Top of Input

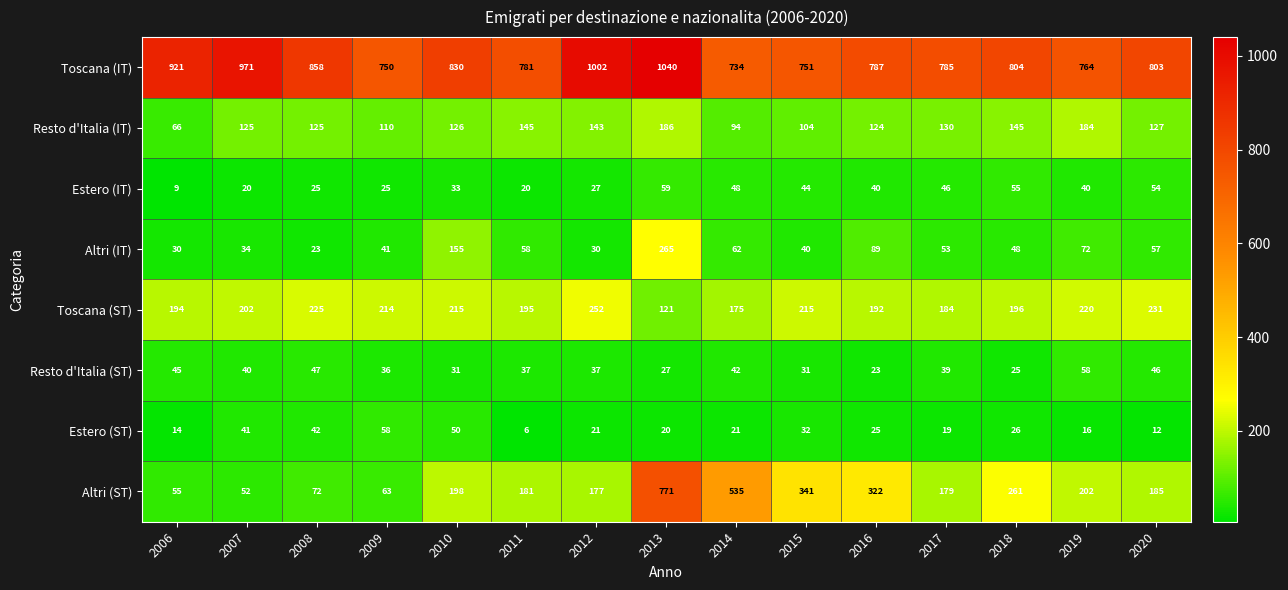

How many distinct data groups are displayed?

8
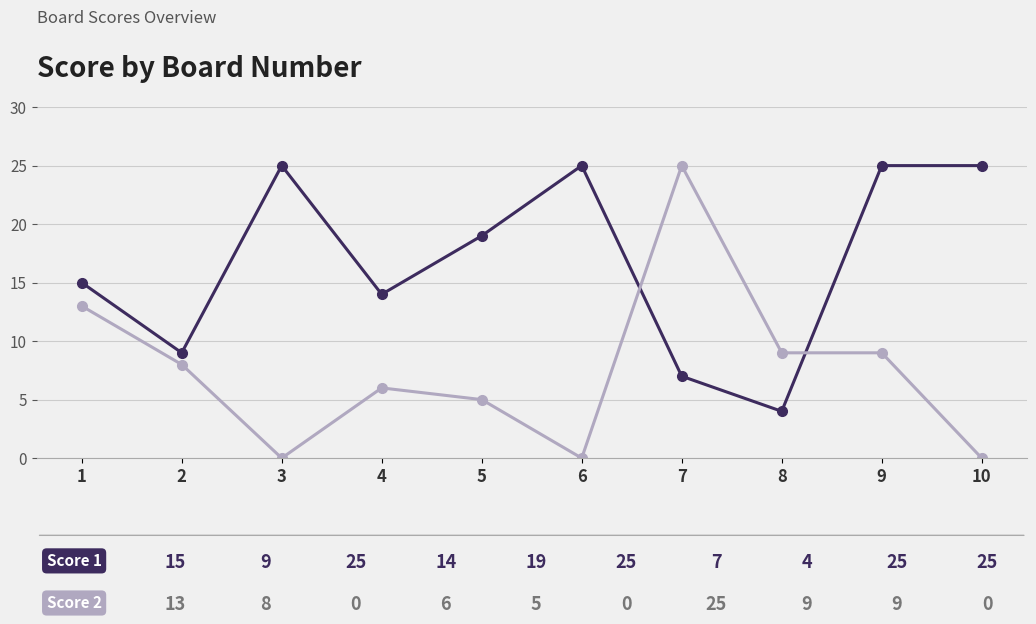

What is the greatest value displayed?

25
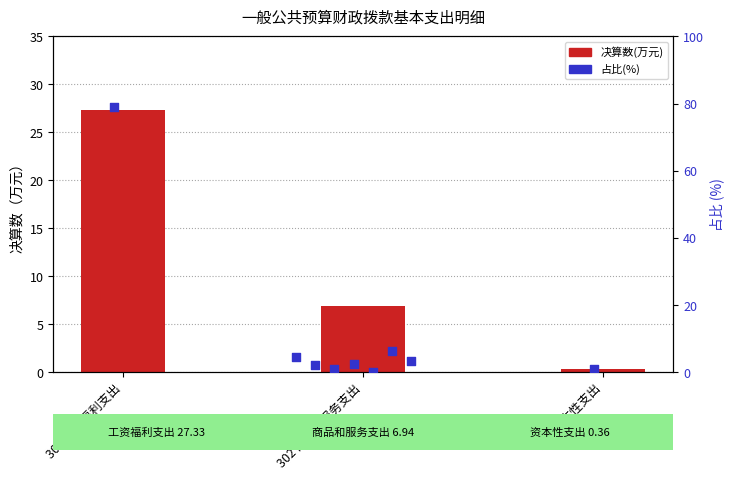

What is the change in value from 302 商品和服务支出 to 310 资本性支出?

-6.6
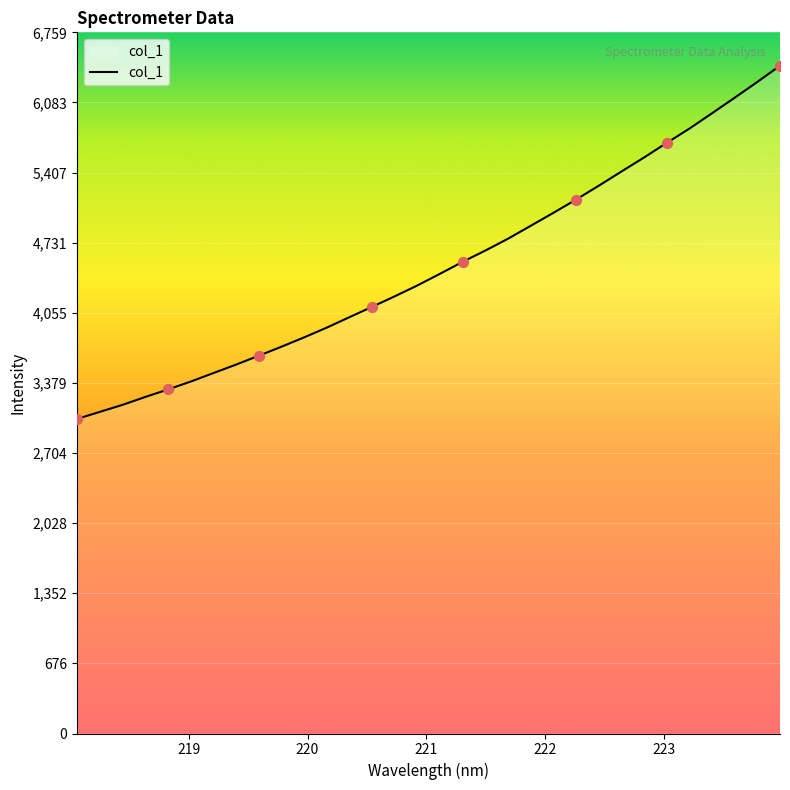

What is the minimum value shown in the chart?

3032.3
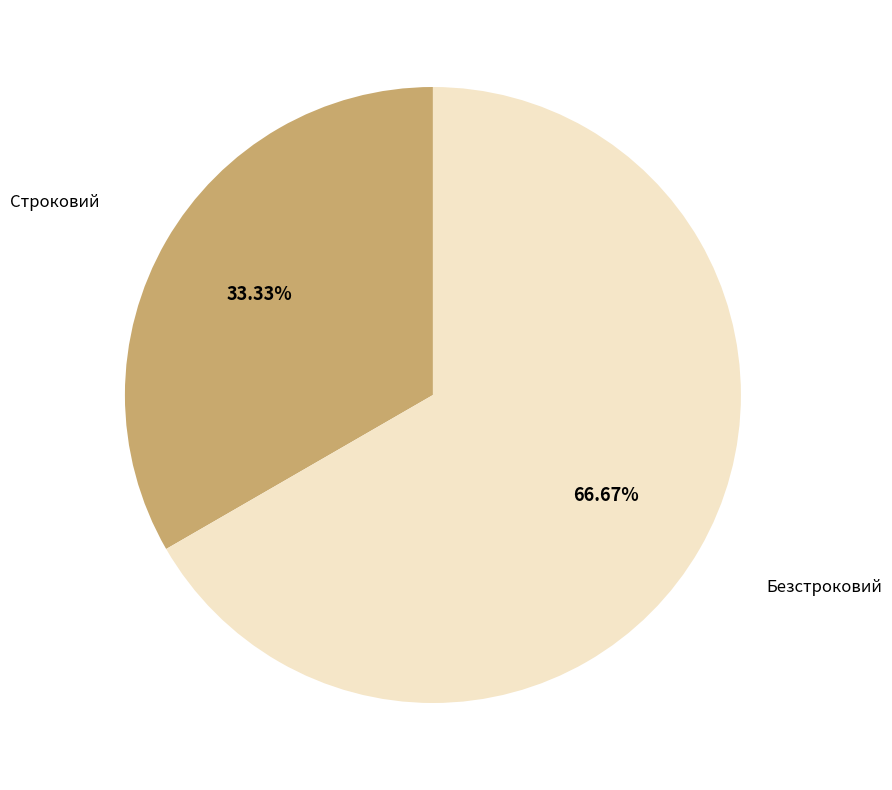

Is there any slice that represents more than half of the pie?

Yes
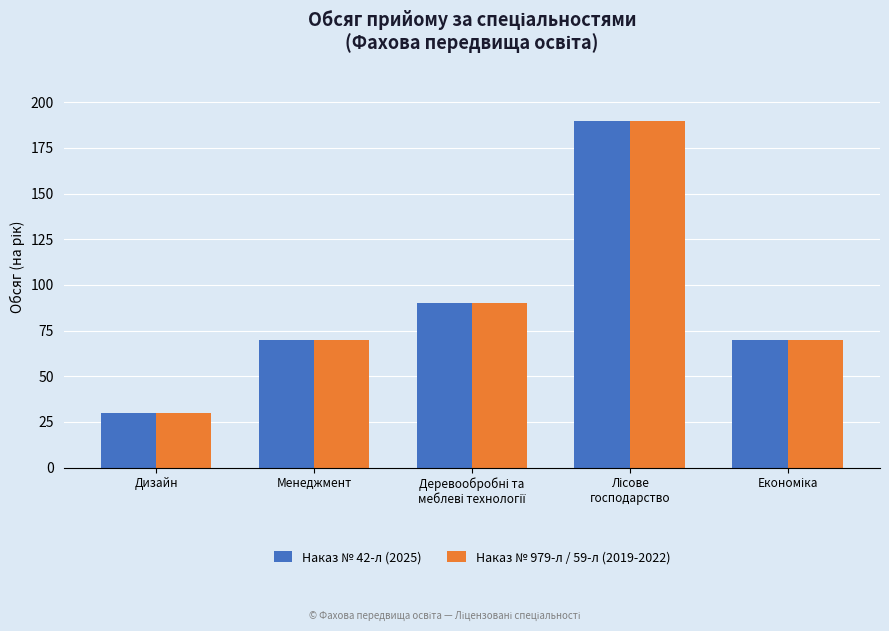

Is it true that Наказ № 42-л (2025) equals 30 at Дизайн?

True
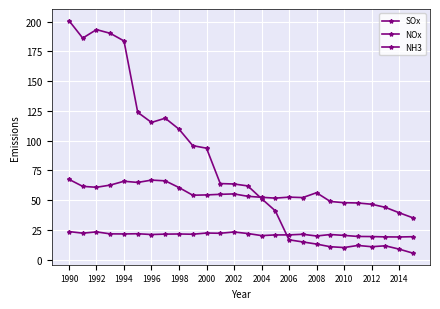

Where does the NOx series first go above 54?

1990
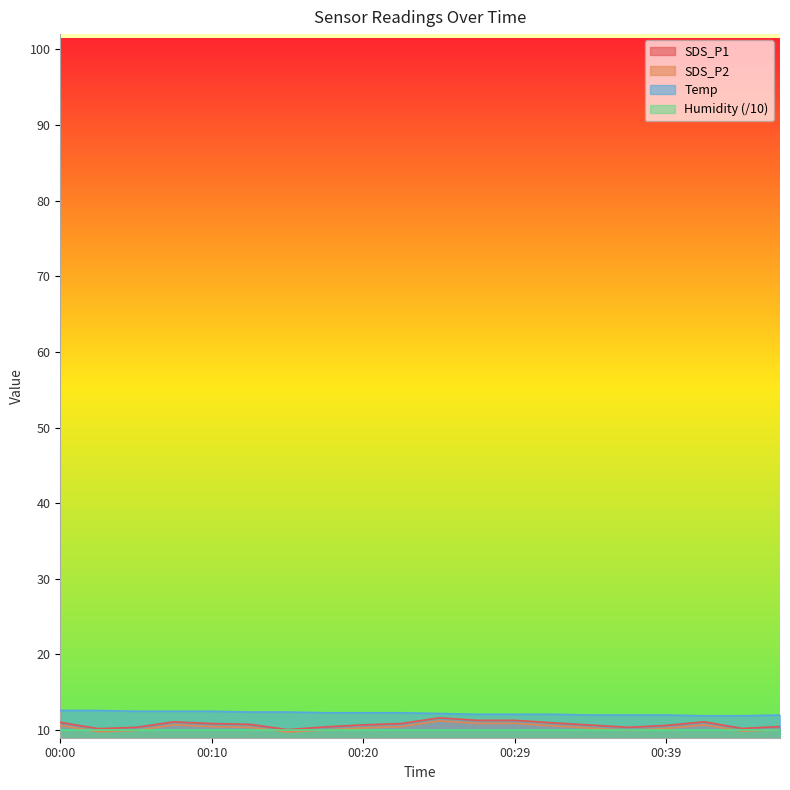

At which category does the chart reach its minimum across all series?

00:15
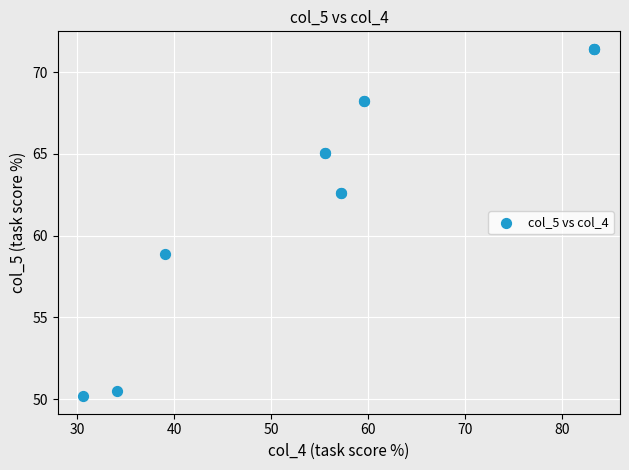

What Y value in the scatter plot is closest to 60?

58.9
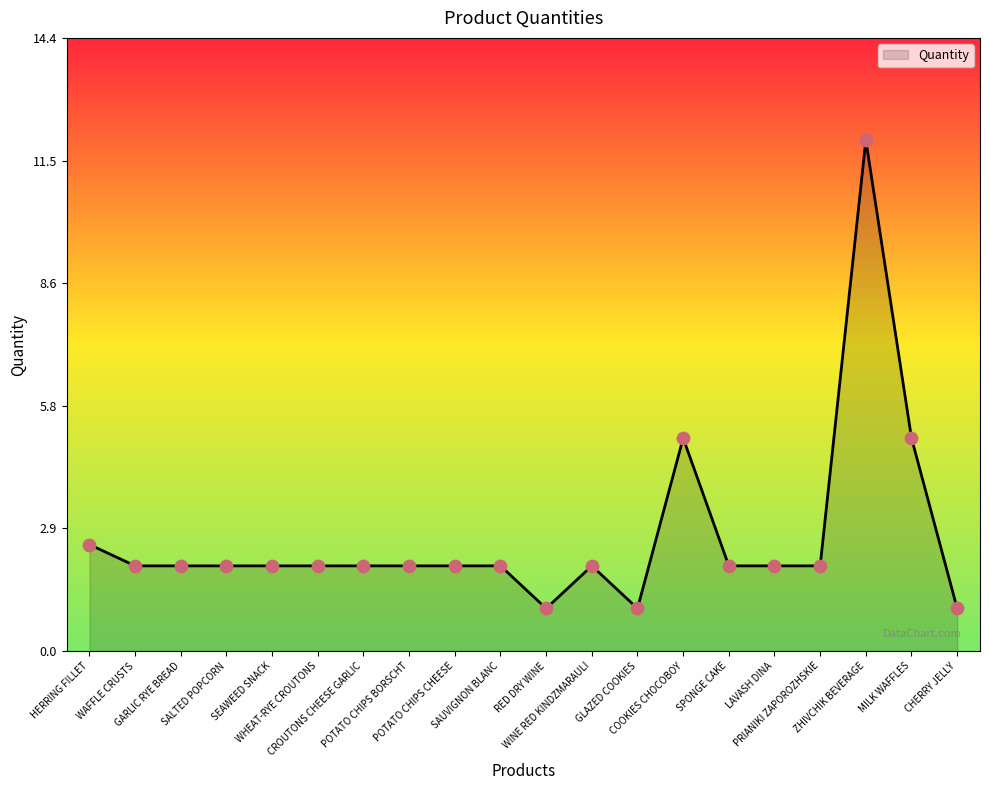

What is the ratio of the value at GARLIC RYE BREAD to the value at COOKIES CHOCOBOY?

0.4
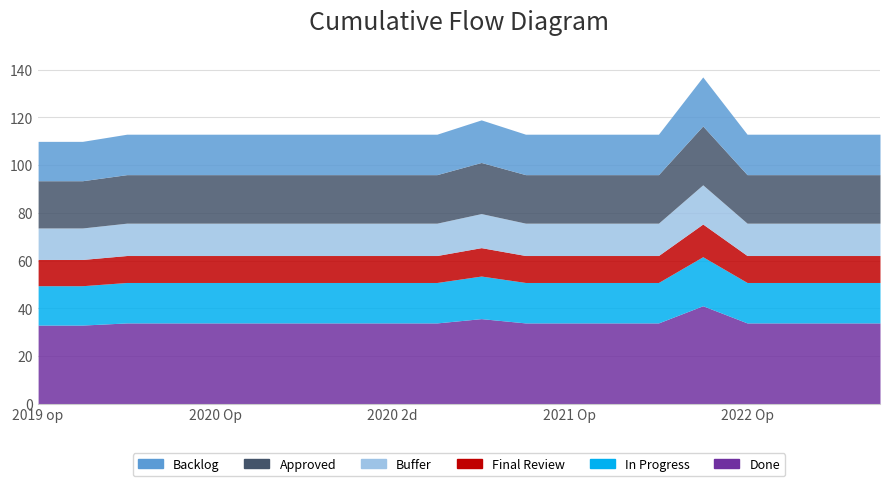

How many categories are shown in the chart?

20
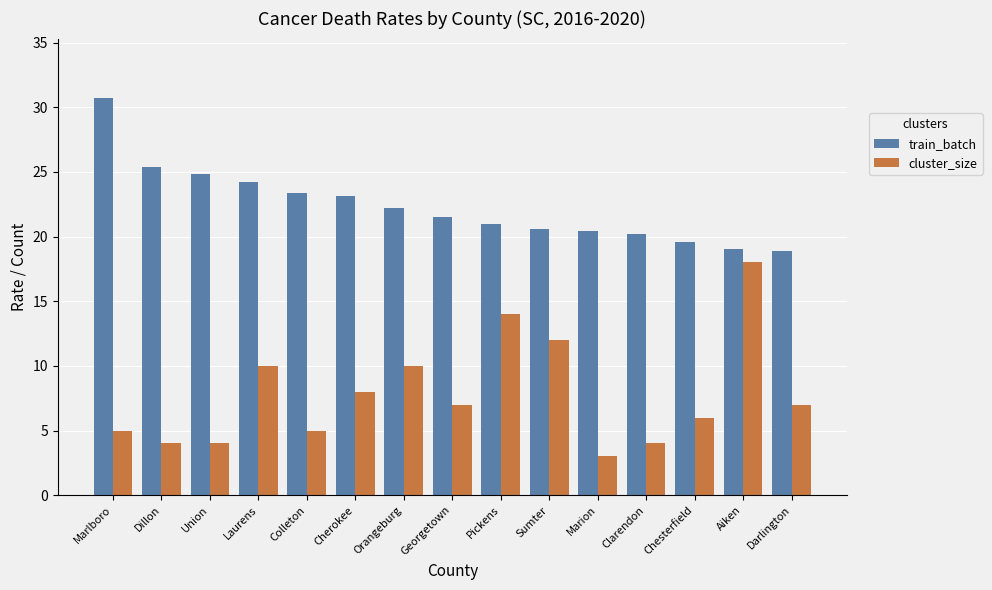

Where does the train_batch series first go above 21?

Marlboro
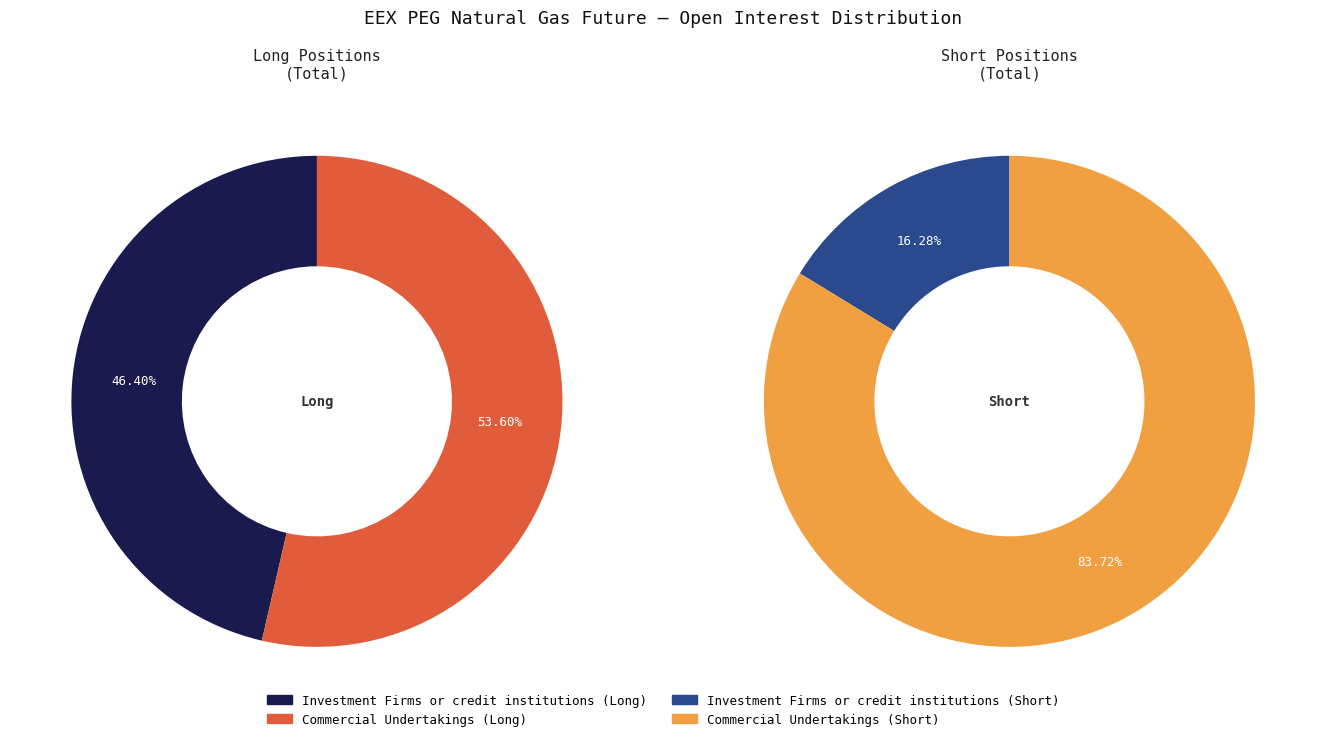

How many segments does this pie chart have?

2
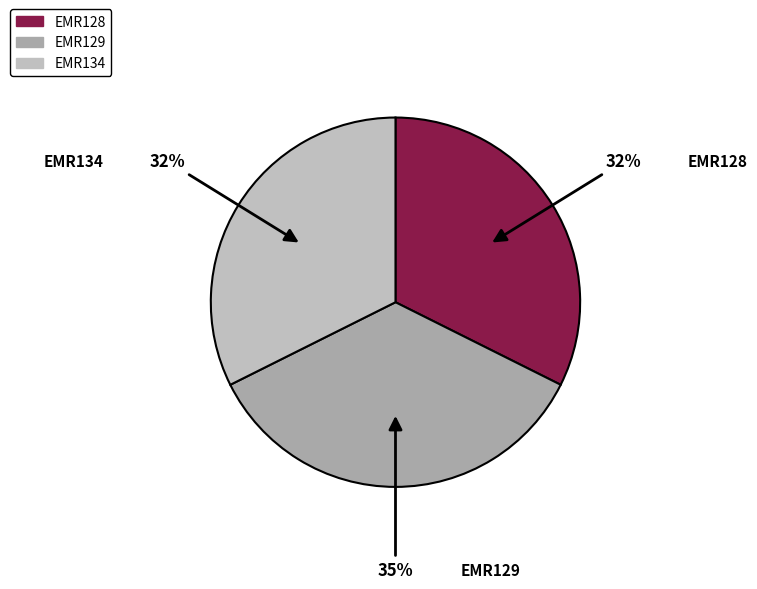

Is there any slice that represents more than half of the pie?

No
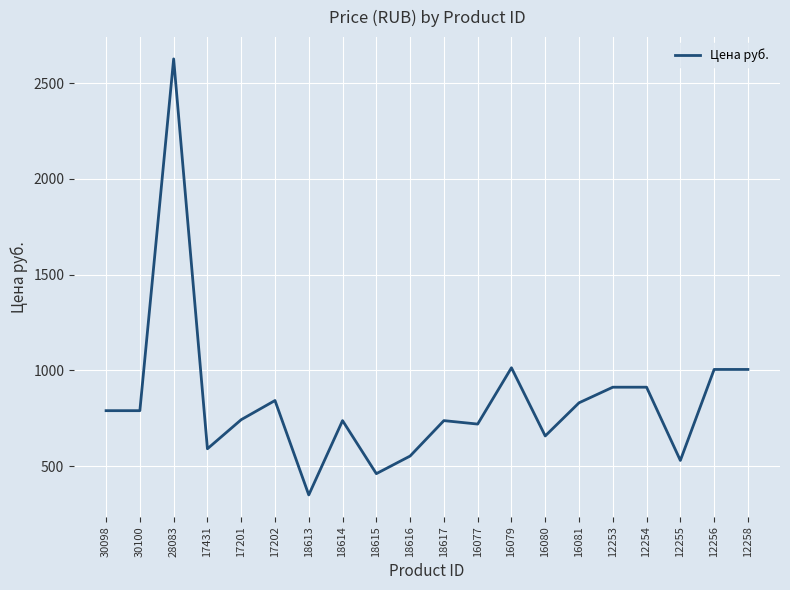

What value does the data have at 16077?

719.0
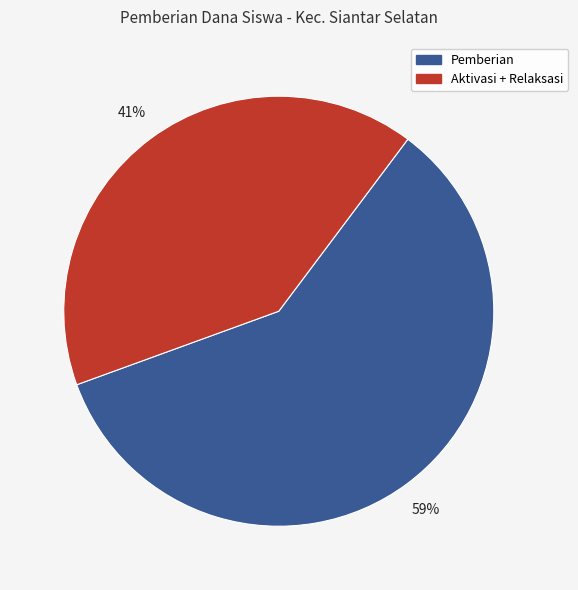

Which slice represents more than half of the pie?

Pemberian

Bottom of Input

§ **What is required**
Quote all of the data above word for word, leaving out the pictures.

§ **Completed exercise**
How many distinct data groups are displayed?

8

What is the greatest value displayed?

25

What is the change in value from 302 商品和服务支出 to 310 资本性支出?

-6.6

What is the minimum value shown in the chart?

3032.3

Is there any slice that represents more than half of the pie?

Yes

Is it true that Наказ № 42-л (2025) equals 30 at Дизайн?

True

Where does the NOx series first go above 54?

1990

At which category does the chart reach its minimum across all series?

00:15

What Y value in the scatter plot is closest to 60?

58.9

What is the ratio of the value at GARLIC RYE BREAD to the value at COOKIES CHOCOBOY?

0.4

How many categories are shown in the chart?

20

Where does the train_batch series first go above 21?

Marlboro

How many segments does this pie chart have?

2

Is there any slice that represents more than half of the pie?

No

What value does the data have at 16077?

719.0

Which slice represents more than half of the pie?

Pemberian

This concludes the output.